[ENTRIES SUPPLIED — start]
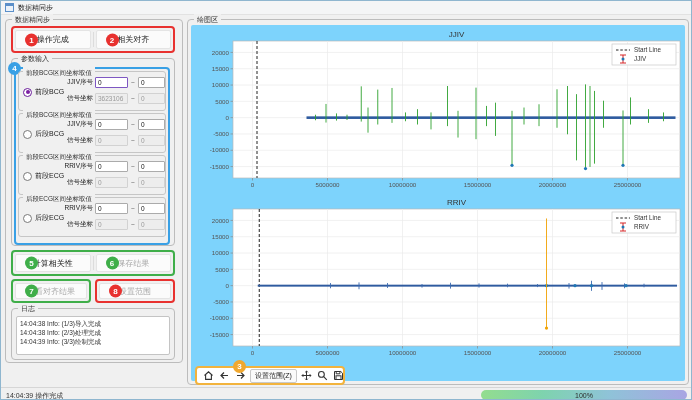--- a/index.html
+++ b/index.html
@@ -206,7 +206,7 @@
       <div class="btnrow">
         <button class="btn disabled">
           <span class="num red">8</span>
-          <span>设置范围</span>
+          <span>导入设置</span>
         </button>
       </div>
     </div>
[ENTRIES SUPPLIED — finish]
• WHAT YOU ARE ASKED TO DO: With the pictures excluded, restate the material exactly as it stands.

• WRITTEN ANSWER:
--- a/index.html
+++ b/index.html
@@ -206,7 +206,7 @@
       <div class="btnrow">
         <button class="btn disabled">
           <span class="num red">8</span>
-          <span>设置范围</span>
+          <span>导入设置</span>
         </button>
       </div>
     </div>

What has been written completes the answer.